Posted at 6:33 PM, Sep 09, 2021
and last updated 2021-09-09 18:33:57-04

DETROIT (WXYZ) — It’s a historic and cultural landmark but the Vanity Ballroom also stands as a symbol of the demise of the Jefferson Chalmers neighborhood, located on the city’s lower east side.

Renovating the ballroom is a key part of the redevelopment plan for the Jefferson Chalmers Business District. More on that later. First -- meet Derric Scott.

“We’re excited, the community’s excited,” he says.

Scott is CEO of the East Jefferson Development Corporation, an independent subsidiary of the non-profit Jefferson East, Inc.

A new restaurant is coming to the neighborhood. Detroit Soul will occupy what was once the S.S. Kresge Company five and dime department store.

“They’re doing their design work and then in the next three months, their build should start and finish, and hopefully by Thanksgiving folks are having a good meal in there,” he says.

As we walked along East Jefferson, Scott says dealing with environmental contamination in these buildings adds about 25 percent to the redevelopment costs. That makes it more difficult to obtain needed financing and adds to the timeline for completing projects.

One long-standing business is Riverfront Building Supply and Hardware. The owner is Al Barrow—the great-nephew of heavyweight boxing champ Joe Louis.

“When I opened up, you know, Detroit had hit rock bottom. People said, why you want to open up now, I said, because it’s my community,” Barrow says.

And his business remains essential to the neighborhood to this day.

For Scott and his team, providing affordable housing options is another focus. He took me inside one of two nearby 1920’s apartment buildings – buildings that are being completely renovated.

Twenty-three units in all, eight in this building, will soon welcome families.

“1,200 inquiries on our units and we had roughly 200+ applications for 23 units. We don’t have an issue filling the units right now, it’s really an issue of prioritizing the folks at most need, especially those that are at risk of displacement,” Scott says. “We did a sneak peek with some residents who thought this was too high quality for the neighborhood and I said, ‘if that’s only critique you have, I’ll take it.”

Now back to the Vanity Ballroom, the two-story art deco building with an Aztec theme abandoned for over 30 years.
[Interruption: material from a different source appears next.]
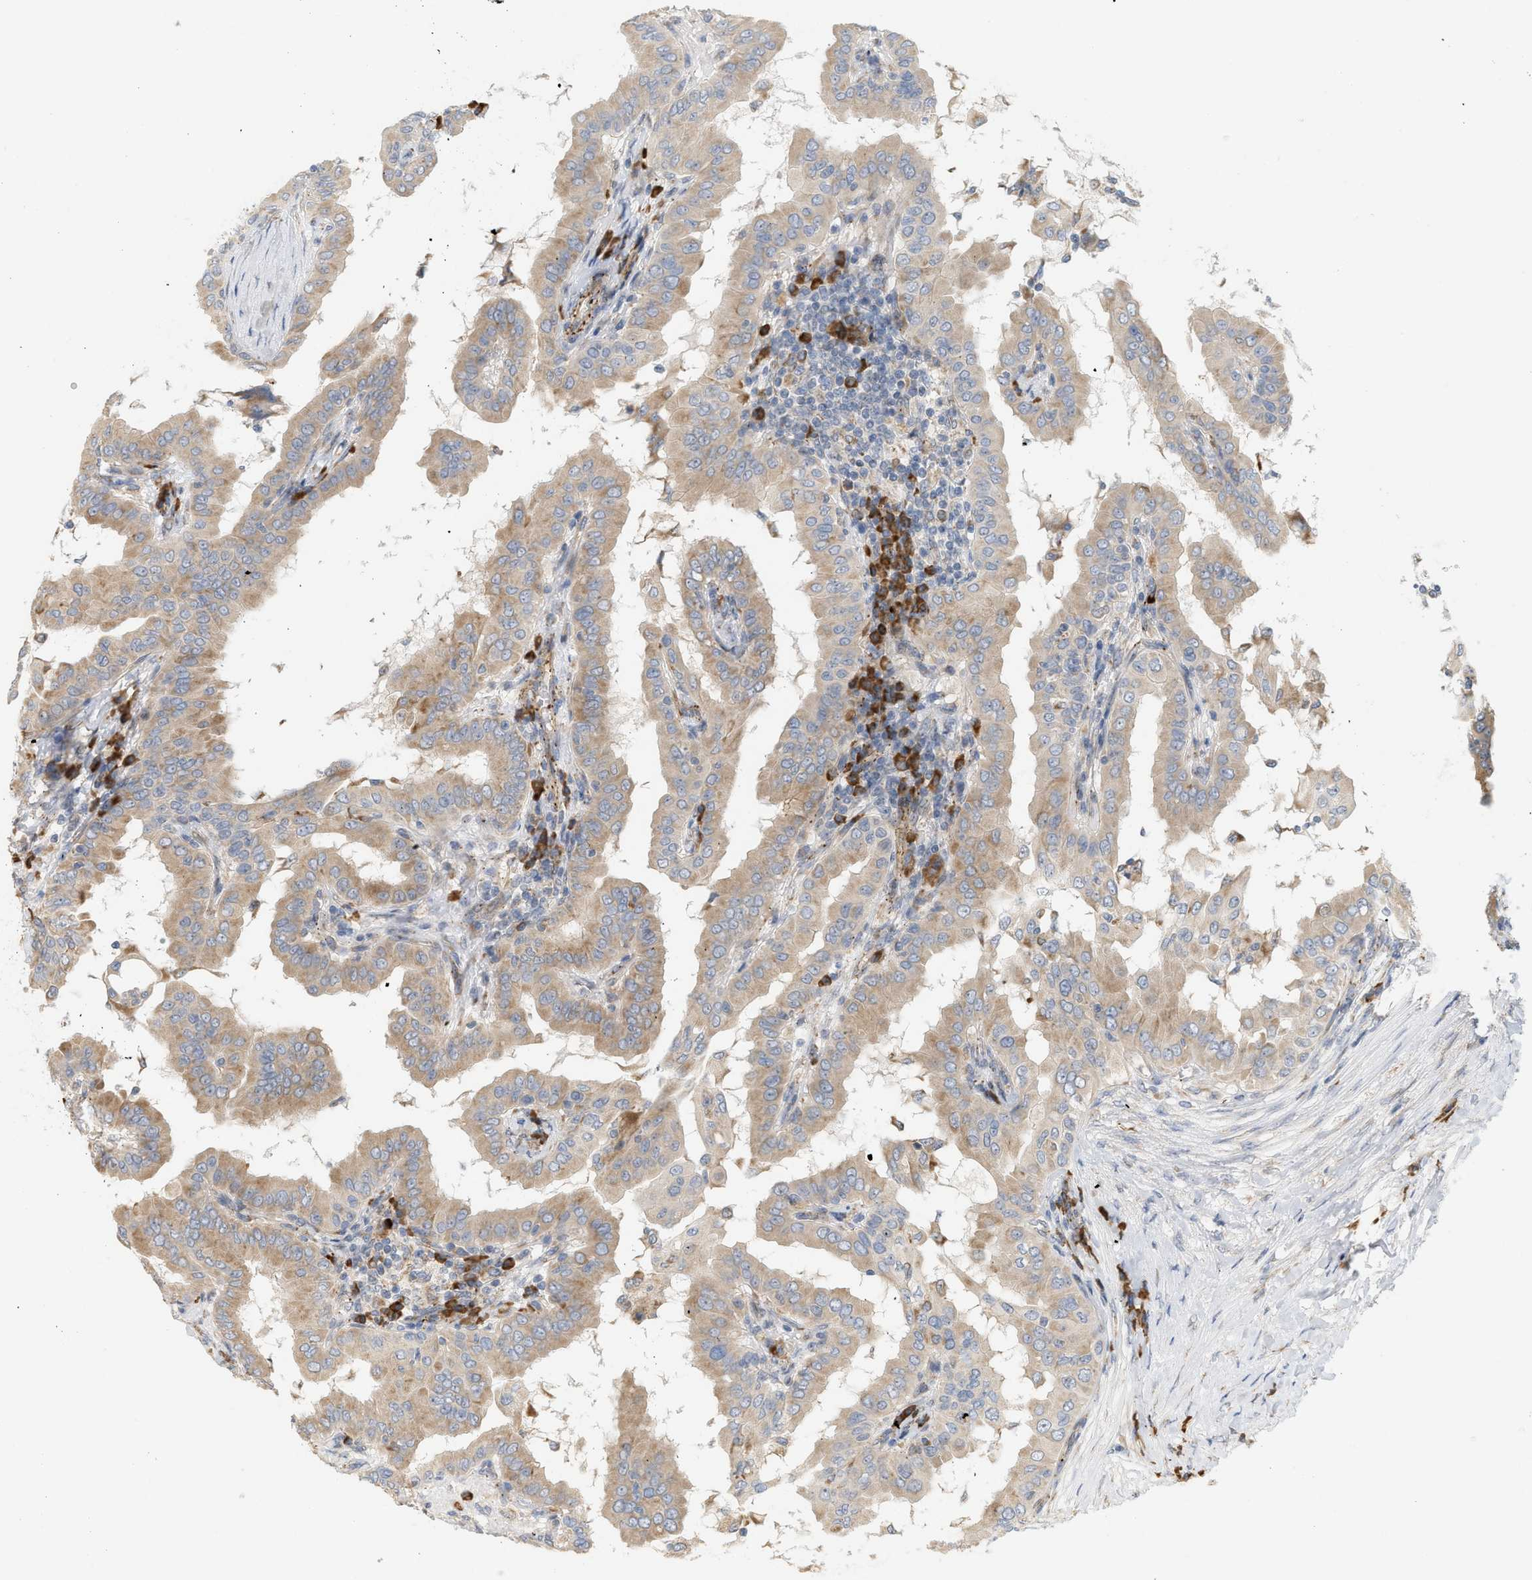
{"staining": {"intensity": "moderate", "quantity": ">75%", "location": "cytoplasmic/membranous"}, "tissue": "thyroid cancer", "cell_type": "Tumor cells", "image_type": "cancer", "snomed": [{"axis": "morphology", "description": "Papillary adenocarcinoma, NOS"}, {"axis": "topography", "description": "Thyroid gland"}], "caption": "Approximately >75% of tumor cells in human thyroid cancer (papillary adenocarcinoma) display moderate cytoplasmic/membranous protein staining as visualized by brown immunohistochemical staining.", "gene": "SVOP", "patient": {"sex": "male", "age": 33}}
It is the last of Detroit’s big band era dance halls.

While it is in rough shape today given years of neglect and abuse from the elements, looters, and vandals, it remains salvageable.

But it won’t be cheap or easy says Josh Elling, Jefferson East’s CEO. He tells me it will take up to 15 million dollars to bring the historic ballroom back to its former glory.
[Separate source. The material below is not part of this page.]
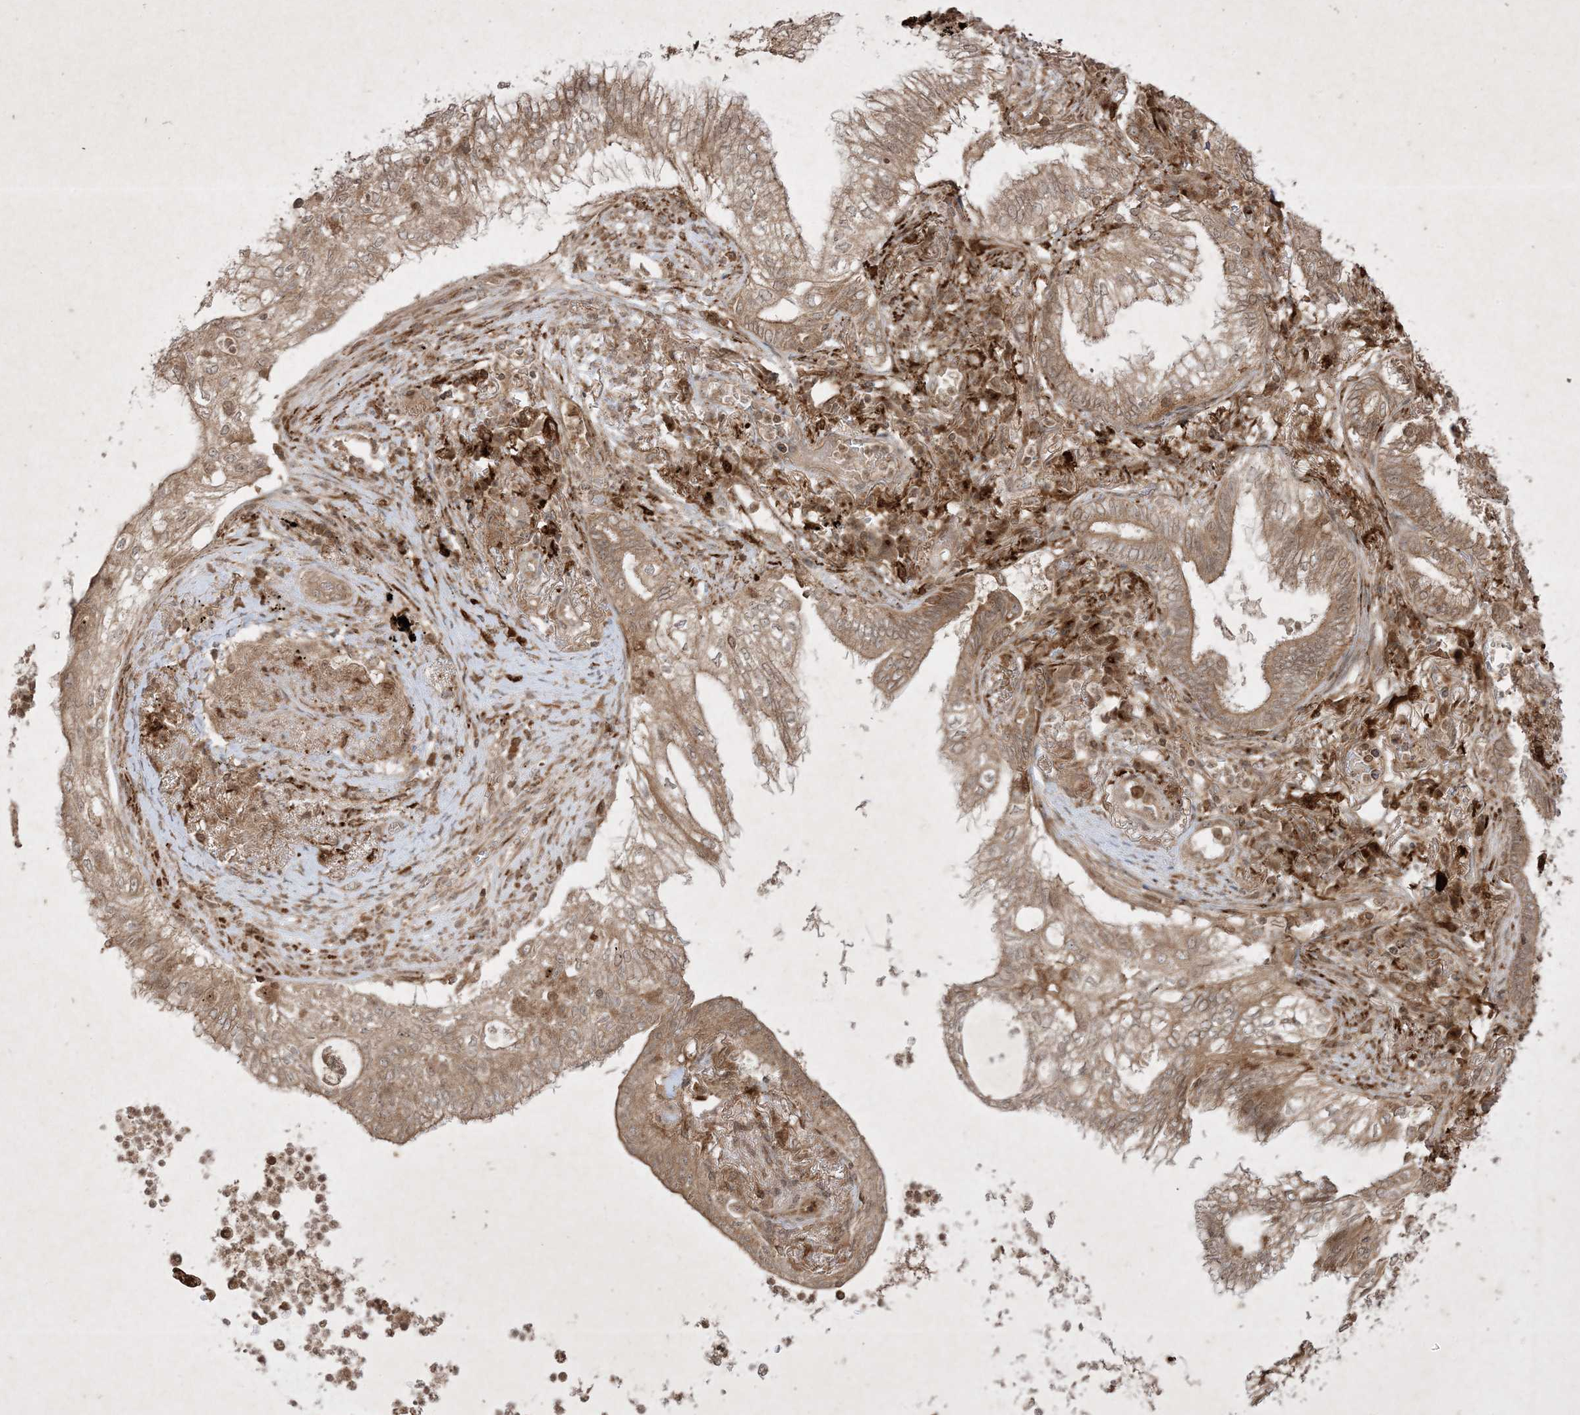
{"staining": {"intensity": "moderate", "quantity": ">75%", "location": "cytoplasmic/membranous"}, "tissue": "lung cancer", "cell_type": "Tumor cells", "image_type": "cancer", "snomed": [{"axis": "morphology", "description": "Adenocarcinoma, NOS"}, {"axis": "topography", "description": "Lung"}], "caption": "Adenocarcinoma (lung) stained with a brown dye demonstrates moderate cytoplasmic/membranous positive staining in about >75% of tumor cells.", "gene": "PTK6", "patient": {"sex": "female", "age": 70}}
“The good news for those folks that have given up hope is this building has solid bones the structures still good, it’s a well-built building,” Elling says. “The rich jazz and blues heritage of this neighborhood needs to be celebrated but it also needs to be brought back in a way that is inclusive and welcomes in all residents, those that just moved here and those who have stuck it out for 50 or 60 years.”